Steamboat Springs Restoring Burgess Creek to a natural looking streambed where it crosses the bottom of the ski area is among the most glamorous aspects of redeveloping the mountain base.
However, it was nothing but a headache for Steamboat Springs resort and city officials Tuesday night.
The Steamboat Springs Redevelopment Authority voted Tuesday to absorb a portion of cost overruns and proceed with construction this summer. But there's work to be done before it's "full stream ahead."
The estimated cost of rerouting the creek from an existing culvert for the summers and shifting it back to a new, larger culvert for the ski season has grown to nearly $1 million. And the clock is ticking on a complex construction season. City officials agreed they must take into account Steamboat Ski and Resort Corp.'s plans to build the multi-million dollar Christie Peak Express six-seat chairlift in time for the 2007-08 ski season. The new culvert would pass in close proximity to the lift.
Ski Corp. President Chris Diamond said his company has already written about $4 million in checks for the new lift and related improvements. The site of the lower lift terminal must be prepped by August.

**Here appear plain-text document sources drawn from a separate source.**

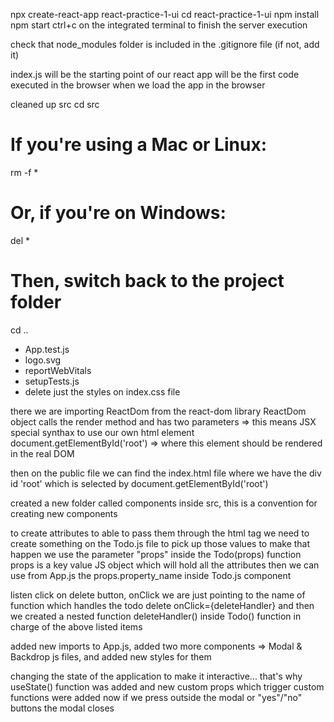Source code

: npx create-react-app react-practice-1-ui
cd react-practice-1-ui
npm install
npm start
ctrl+c on the integrated terminal to finish the server execution

check that node_modules folder is included in the .gitignore file (if not, add it)

index.js will be the starting point of our react app
will be the first code executed in the browser when we load the app in the browser

cleaned up src
cd src

# If you're using a Mac or Linux:
rm -f *

# Or, if you're on Windows:
del *

# Then, switch back to the project folder
cd ..

- App.test.js
- logo.svg
- reportWebVitals
- setupTests.js
- delete just the styles on index.css file

there we are importing ReactDom from the react-dom library
ReactDom object calls the render method and has two parameters
<App /> => this means JSX special synthax to use our own html element
document.getElementById('root') => where this element should be rendered in the real DOM

then on the public file we can find the index.html file where we have the div id 'root' which is selected by document.getElementById('root')

created a new folder called components inside src, this is a convention for creating new components

to create attributes to able to pass them through the <Todo /> html tag
we need to create something on the Todo.js file to pick up those values
to make that happen we use the parameter "props" inside the Todo(props) function
props is a key value JS object which will hold all the attributes
then we can use from App.js the props.property_name inside Todo.js component

listen click on delete button, onClick we are just pointing to the name of function which handles the todo delete
onClick={deleteHandler}
and then we created a nested function deleteHandler() inside Todo() function in charge of the above listed items

added new imports to App.js, added two more components => Modal & Backdrop js files, and added new styles for them

changing the state of the application to make it interactive...
that's why useState() function was added and new custom props which trigger custom functions were added
now if we press outside the modal or "yes"/"no" buttons the modal closes
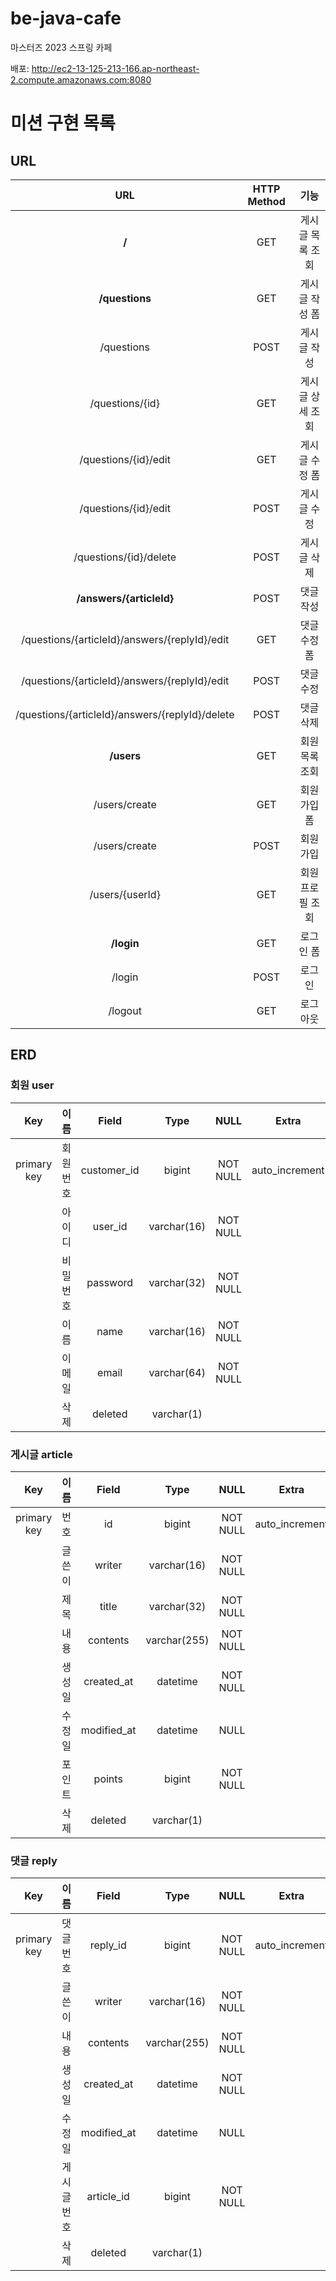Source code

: # be-java-cafe
마스터즈 2023 스프링 카페 

배포: http://ec2-13-125-213-166.ap-northeast-2.compute.amazonaws.com:8080


# 미션 구현 목록
## URL

|                       URL                        | HTTP Method |    기능     |
|:------------------------------------------------:|:-----------:|:---------:|
|                      **\/**                      |     GET     | 게시글 목록 조회 |
|                 **\/questions**                  |     GET     | 게시글 작성 폼  |
|                   \/questions                    |    POST     |  게시글 작성   |
|                 \/questions/{id}                 |     GET     | 게시글 상세 조회 |
|              \/questions/{id}/edit               |     GET     | 게시글 수정 폼  |
|              \/questions/{id}/edit               |    POST     |  게시글 수정   |
|             \/questions/{id}/delete              |    POST     |  게시글 삭제   |
|            **\/answers/{articleId}**             |    POST     |   댓글 작성   |
|  \/questions/{articleId}/answers/{replyId}/edit  |     GET     |  댓글 수정 폼  |
|  \/questions/{articleId}/answers/{replyId}/edit  |    POST     |   댓글 수정   |
| \/questions/{articleId}/answers/{replyId}/delete |    POST     |   댓글 삭제   |
|                   **\/users**                    |     GET     | 회원 목록 조회  |
|                  \/users/create                  |     GET     |  회원 가입 폼  |
|                  \/users/create                  |    POST     |   회원 가입   |
|                 \/users/{userId}                 |     GET     | 회원 프로필 조회 |
|                   **\/login**                    |     GET     |   로그인 폼   |
|                     \/login                      |    POST     |    로그인    |
|                     \/logout                     |     GET     |   로그아웃    |


## ERD
### 회원 user
|     Key     |  이름  |    Field    |    Type     |   NULL   |     Extra      |
|:-----------:|:----:|:-----------:|:-----------:|:--------:|:--------------:|
| primary key | 회원번호 | customer_id |   bigint    | NOT NULL | auto_increment |
|             | 아이디  |   user_id   | varchar(16) | NOT NULL |                |
|             | 비밀번호 |  password   | varchar(32) | NOT NULL |                |
|             |  이름  |    name     | varchar(16) | NOT NULL |                |
|             | 이메일  |    email    | varchar(64) | NOT NULL |                |
|             |  삭제  |   deleted   | varchar(1)  |          |                |


### 게시글 article
|     Key     | 이름  |    Field    |     Type     |   NULL   |     Extra      |
|:-----------:|:---:|:-----------:|:------------:|:--------:|:--------------:|
| primary key | 번호  |     id      |    bigint    | NOT NULL | auto_increment |
|             | 글쓴이 |   writer    | varchar(16)  | NOT NULL |                |
|             | 제목  |    title    | varchar(32)  | NOT NULL |                |
|             | 내용  |  contents   | varchar(255) | NOT NULL |                |
|             | 생성일 | created_at  |   datetime   | NOT NULL |                |
|             | 수정일 | modified_at |   datetime   |   NULL   |                |
|             | 포인트 |   points    |    bigint    | NOT NULL |                |
|             | 삭제  |   deleted   |  varchar(1)  |          |                |

### 댓글 reply
|     Key     |   이름   |    Field    |     Type     |   NULL   |     Extra      |
|:-----------:|:------:|:-----------:|:------------:|:--------:|:--------------:|
| primary key | 댓글 번호  |  reply_id   |    bigint    | NOT NULL | auto_increment |
|             |  글쓴이   |   writer    | varchar(16)  | NOT NULL |                |
|             |   내용   |  contents   | varchar(255) | NOT NULL |                |
|             |  생성일   | created_at  |   datetime   | NOT NULL |                |
|             |  수정일   | modified_at |   datetime   |   NULL   |                |
|             | 게시글 번호 | article_id  |    bigint    | NOT NULL |                |
|             |   삭제   |   deleted   |  varchar(1)  |          |                |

City Council convened last night as the Redevelopment Authority, the hat it wears when it's deciding how to spend public funds collected by the Urban Renewal Authority at the mountain base. The funds are dedicated to building public improvements there.

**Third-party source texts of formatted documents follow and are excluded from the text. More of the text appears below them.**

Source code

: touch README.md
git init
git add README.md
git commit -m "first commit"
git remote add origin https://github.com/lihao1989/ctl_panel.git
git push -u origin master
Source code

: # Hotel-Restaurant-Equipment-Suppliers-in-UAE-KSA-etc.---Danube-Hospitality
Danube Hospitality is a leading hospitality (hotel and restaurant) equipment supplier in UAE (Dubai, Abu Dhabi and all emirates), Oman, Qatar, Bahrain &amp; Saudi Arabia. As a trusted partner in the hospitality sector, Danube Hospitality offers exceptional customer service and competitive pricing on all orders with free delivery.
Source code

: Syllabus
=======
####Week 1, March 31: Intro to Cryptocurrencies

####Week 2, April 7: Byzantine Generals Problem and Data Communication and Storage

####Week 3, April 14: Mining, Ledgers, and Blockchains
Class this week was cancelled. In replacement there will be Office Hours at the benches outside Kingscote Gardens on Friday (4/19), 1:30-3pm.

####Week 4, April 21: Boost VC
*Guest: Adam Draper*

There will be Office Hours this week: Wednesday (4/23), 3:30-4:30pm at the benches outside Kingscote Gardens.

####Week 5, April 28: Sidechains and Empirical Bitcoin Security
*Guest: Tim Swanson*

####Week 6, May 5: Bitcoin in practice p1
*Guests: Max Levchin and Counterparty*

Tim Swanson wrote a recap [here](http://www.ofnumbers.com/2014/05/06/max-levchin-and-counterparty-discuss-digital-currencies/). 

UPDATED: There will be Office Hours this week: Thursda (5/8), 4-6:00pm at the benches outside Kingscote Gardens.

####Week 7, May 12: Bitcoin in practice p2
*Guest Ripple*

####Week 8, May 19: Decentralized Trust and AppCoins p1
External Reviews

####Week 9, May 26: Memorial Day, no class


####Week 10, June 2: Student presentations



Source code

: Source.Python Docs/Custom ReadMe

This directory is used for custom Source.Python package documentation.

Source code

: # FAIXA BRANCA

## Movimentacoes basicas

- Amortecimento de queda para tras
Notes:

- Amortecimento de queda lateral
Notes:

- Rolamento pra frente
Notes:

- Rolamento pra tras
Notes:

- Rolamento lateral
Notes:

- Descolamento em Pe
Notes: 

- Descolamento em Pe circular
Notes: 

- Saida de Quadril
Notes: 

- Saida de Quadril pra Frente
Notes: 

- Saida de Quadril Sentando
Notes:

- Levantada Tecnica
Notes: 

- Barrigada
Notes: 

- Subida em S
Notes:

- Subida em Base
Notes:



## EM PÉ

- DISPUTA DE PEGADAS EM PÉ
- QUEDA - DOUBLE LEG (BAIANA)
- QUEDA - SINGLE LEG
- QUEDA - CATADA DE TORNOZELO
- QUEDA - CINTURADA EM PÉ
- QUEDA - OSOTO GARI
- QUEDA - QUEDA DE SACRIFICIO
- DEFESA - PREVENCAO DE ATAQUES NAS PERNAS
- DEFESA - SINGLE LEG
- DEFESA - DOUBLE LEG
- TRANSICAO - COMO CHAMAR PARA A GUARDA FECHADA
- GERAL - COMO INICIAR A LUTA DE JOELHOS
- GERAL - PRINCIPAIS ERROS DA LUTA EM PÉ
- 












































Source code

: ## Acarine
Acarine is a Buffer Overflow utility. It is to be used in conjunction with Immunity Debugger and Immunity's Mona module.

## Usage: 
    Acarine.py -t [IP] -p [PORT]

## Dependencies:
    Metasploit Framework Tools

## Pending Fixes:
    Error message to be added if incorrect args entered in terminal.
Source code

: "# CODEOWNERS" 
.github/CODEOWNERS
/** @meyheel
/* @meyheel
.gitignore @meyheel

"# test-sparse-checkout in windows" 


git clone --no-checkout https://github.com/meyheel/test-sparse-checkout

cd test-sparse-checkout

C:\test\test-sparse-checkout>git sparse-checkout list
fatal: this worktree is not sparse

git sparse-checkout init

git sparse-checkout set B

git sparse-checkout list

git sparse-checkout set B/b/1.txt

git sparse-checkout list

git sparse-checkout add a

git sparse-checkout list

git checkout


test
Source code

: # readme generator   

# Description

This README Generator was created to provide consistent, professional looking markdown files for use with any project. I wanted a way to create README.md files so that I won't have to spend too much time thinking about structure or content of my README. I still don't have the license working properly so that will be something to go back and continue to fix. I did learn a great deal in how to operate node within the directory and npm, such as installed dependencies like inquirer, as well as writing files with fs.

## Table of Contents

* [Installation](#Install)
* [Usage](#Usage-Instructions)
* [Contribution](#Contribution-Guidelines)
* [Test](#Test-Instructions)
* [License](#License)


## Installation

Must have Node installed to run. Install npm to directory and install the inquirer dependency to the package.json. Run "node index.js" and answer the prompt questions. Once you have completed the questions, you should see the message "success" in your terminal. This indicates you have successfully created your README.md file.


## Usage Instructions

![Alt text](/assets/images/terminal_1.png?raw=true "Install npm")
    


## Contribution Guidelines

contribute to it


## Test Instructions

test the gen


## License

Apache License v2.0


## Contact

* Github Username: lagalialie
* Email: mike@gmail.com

A big chunk of the monies needed to daylight Burgess Creek will come from the URA. But deciding how much of the cost should be borne by the ski corp., and whether other property owners neighboring the base should contribute, proved thorny Tuesday. In addition to carrying the creek, the culvert contains storm runoff from many properties at the ski base.
The cost of the project has grown from an original estimate of $630,000 in part because of the need to increase the culvert's diameter to 78 inches from 60 inches to make it sufficient to contain a 100-year flood. The unexpected need for a temporary culvert during construction added $110,000.

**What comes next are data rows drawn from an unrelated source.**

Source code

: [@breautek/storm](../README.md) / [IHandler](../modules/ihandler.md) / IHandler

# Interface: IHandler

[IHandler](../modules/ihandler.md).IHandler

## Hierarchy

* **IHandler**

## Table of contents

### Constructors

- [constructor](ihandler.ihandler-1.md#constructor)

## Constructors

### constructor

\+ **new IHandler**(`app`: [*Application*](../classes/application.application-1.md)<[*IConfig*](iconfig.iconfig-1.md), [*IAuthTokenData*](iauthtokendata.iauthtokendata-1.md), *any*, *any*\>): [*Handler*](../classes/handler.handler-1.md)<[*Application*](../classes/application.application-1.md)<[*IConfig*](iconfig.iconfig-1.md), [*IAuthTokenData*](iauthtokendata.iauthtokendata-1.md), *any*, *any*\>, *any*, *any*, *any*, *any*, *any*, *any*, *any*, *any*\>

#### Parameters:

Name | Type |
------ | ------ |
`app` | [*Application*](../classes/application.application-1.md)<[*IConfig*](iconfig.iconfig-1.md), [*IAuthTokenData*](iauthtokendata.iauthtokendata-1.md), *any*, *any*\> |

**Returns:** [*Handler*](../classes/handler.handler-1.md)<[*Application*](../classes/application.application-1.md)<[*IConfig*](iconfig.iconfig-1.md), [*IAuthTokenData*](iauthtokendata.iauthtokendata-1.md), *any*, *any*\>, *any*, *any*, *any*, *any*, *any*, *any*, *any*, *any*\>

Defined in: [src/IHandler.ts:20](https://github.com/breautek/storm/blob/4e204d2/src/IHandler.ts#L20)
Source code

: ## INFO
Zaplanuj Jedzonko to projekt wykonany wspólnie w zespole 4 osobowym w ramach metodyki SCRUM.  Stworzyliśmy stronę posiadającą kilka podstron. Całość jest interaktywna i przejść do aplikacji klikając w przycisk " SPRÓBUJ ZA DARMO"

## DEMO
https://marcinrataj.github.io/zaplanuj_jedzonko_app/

The Redevelopment Authority voted, 5-2, to authorize construction of the new 78-inch culvert if the necessary easements from neighboring property owners can be secured in time. The motion made by Steve Ivancie trimmed the 2007 budget for the project to $874,073 by deferring a piece of the work. And Ivancie's motion called for Steamboat Ski and Resort Corp. to increase its participation from 20 percent of the cost to 25 percent.
Ski Corp.'s construction timetable is so tight ski area officials would consider a decision to go it alone on culvert construction without daylighting the creek this summer, Diamond said. He has just a few days to wait before pulling the trigger on ordering just enough culvert to make the site ready for chairlift construction.